EXTRAIT DU DOCUMENT>
==================================================

Et une gendarmerie prise pour cible, une ! - Yenne (Savoie), nuit du 3 au 4 décembre

Publié le par la Rédaction

 

Yenne : Deux cocktails molotov lancés contre la gendarmerie

 

Au village, en toute discrétion, l’histoire évolue de version en version. Oui, à Yenne, la brigade territoriale de gendarmerie de la commune a été la cible de plusieurs objets incendiaires. Non, il n’y a eu ni blessés, ni dégâts pharamineux.

 

Le méfait, rarissime dans notre département, a agité la nuit de vendredi à samedi, vers trois heures du matin. Plusieurs objets, qui pourraient être des cocktails Molotov, ont été jetés dans l’enceinte de la brigade.

 

Ils ont atterri dans la cour qui devance l’entrée du bâtiment, sur la voiture privée d’un militaire, qui a pris feu et a terminé entièrement calcinée. L’incendie s’est propagé à un second véhicule garé à côté. Celui-ci a également brûlé, avant que le sinistre ne soit maîtrisé par les pompiers.

==================================================

TÂCHES À RÉALISER>
1: Mettez à jour l’article sur l’attaque de la gendarmerie de Yenne, en commençant par « Publié le par » et en allant jusqu’à « ni dégâts pharamineux. », avec « police » à la place de « gendarmerie ».
2: D’après l’article sur l’attaque de la gendarmerie de Yenne, vers quelle heure les faits ont-ils eu lieu ?
3: Poursuivez, s’il vous plaît, l’article sur l’attaque de la gendarmerie de Yenne là où il s’arrête.
Les enregistrements ne servent à rien ici.

==================================================

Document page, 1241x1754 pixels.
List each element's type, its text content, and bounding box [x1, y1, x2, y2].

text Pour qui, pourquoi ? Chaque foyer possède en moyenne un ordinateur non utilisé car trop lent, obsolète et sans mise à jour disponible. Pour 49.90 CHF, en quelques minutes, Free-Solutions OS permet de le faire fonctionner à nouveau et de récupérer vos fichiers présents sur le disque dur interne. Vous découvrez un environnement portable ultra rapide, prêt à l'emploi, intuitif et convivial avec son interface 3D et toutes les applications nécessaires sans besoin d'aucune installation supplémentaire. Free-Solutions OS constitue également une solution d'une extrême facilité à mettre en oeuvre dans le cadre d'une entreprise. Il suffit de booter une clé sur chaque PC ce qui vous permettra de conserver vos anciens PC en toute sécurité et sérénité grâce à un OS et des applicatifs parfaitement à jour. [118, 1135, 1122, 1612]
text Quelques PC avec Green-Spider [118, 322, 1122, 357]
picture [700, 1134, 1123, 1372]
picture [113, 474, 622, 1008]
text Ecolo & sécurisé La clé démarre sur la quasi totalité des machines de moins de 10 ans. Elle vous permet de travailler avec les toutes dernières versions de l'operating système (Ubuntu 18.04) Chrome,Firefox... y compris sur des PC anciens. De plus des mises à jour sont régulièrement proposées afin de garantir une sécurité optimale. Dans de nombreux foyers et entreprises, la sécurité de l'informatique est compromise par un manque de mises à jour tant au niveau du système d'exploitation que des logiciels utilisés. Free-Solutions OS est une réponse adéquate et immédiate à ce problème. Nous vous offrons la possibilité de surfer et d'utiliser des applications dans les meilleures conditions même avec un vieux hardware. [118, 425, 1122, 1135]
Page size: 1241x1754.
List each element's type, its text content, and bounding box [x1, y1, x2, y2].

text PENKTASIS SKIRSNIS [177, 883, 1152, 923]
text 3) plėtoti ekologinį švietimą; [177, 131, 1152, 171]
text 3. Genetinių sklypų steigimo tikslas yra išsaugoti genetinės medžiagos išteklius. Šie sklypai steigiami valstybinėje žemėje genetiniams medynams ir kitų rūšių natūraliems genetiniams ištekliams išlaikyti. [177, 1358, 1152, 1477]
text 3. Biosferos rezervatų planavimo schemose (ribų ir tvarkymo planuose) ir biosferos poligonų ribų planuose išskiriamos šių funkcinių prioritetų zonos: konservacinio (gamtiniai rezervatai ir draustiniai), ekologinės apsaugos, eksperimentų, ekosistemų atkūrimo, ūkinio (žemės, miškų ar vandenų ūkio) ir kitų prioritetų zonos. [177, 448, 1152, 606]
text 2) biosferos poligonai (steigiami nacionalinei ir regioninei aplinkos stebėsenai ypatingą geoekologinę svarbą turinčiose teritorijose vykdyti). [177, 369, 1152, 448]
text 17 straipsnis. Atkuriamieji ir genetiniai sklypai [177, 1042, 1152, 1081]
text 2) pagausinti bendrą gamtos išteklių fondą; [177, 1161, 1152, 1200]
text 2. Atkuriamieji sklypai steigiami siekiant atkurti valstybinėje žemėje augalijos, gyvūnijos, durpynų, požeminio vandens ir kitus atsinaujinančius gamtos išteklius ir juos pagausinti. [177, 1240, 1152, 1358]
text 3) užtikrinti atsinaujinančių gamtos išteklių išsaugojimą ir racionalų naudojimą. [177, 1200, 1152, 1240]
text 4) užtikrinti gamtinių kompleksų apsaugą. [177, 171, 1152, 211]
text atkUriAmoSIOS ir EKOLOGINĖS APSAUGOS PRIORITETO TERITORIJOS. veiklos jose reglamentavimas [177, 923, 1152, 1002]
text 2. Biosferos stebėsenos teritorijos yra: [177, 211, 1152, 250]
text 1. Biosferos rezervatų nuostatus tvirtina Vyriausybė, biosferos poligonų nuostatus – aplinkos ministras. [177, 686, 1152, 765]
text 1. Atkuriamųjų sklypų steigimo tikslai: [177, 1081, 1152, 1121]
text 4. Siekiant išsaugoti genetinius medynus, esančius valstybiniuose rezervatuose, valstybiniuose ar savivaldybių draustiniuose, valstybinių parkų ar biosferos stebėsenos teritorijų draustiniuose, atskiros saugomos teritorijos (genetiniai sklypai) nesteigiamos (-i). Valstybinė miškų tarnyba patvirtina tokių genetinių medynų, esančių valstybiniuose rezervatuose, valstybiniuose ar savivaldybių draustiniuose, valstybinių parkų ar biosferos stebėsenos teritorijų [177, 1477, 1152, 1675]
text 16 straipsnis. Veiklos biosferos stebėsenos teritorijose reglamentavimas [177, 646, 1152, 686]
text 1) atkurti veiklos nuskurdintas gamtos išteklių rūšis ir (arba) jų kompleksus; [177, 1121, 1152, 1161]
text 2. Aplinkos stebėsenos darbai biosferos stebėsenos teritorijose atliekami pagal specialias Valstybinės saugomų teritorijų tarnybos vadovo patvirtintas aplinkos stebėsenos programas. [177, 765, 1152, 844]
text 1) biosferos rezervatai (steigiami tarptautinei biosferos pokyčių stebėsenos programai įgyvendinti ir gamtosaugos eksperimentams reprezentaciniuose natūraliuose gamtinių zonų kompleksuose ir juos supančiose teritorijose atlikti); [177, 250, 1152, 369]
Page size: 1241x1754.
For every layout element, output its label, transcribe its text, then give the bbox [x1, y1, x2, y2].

==================================================

RÉPONSES AUX TÂCHES>
1:
Publié le par la Rédaction

 

Yenne : Deux cocktails molotov lancés contre la police

 

Au village, en toute discrétion, l’histoire évolue de version en version. Oui, à Yenne, la brigade territoriale de police de la commune a été la cible de plusieurs objets incendiaires. Non, il n’y a eu ni blessés, ni dégâts pharamineux.

2: Vers trois heures du matin, dans la nuit de vendredi à samedi.

3:
 

Sur instruction du parquet du procureur de la République de Chambéry, une enquête a immédiatement été ouverte. Hier soir, les motivations de ce geste étaient encore inexpliquées. Personne n’a pour l’instant été interpellé.

 

Un petit village tranquille

 

Avisé, le maire de la commune n’a pas souhaité s’exprimer. Plus aucune trace de cette délinquance nocturne n’était d’ailleurs visible hier. Les deux voitures détruites avaient été enlevées.

 

Même dans la salle polyvalente du village, pourtant au centre des animations du Téléthon dans l’après-midi, «l’agression» ne nourrissait pas d’abondants commentaires. «Elle a été passée sous silence, nous a-t-on simplement confié. Il n’y a pas grand monde de ma connaissance qui soit au courant.»

 

Il faut dire que Yenne et ses même pas 3000 âmes ne sont pas réputées pour être un haut lieu de la délinquance savoyarde. Porte d’entrée du département, plantée à quelques kilomètres du tunnel du Chat, la vox populi y voit plutôt un petit endroit tranquille, davantage connu pour accueillir sur ses hauteurs… le seul camp naturiste de Savoie.

 

Aussi toutes les hypothèses peuvent être envisagées comme motivation à un tel acte criminel. Les investigations sont en cours pour les écarter, une à une.

 

Leur presse (Le Dauphiné Libéré), 5 décembre 2010.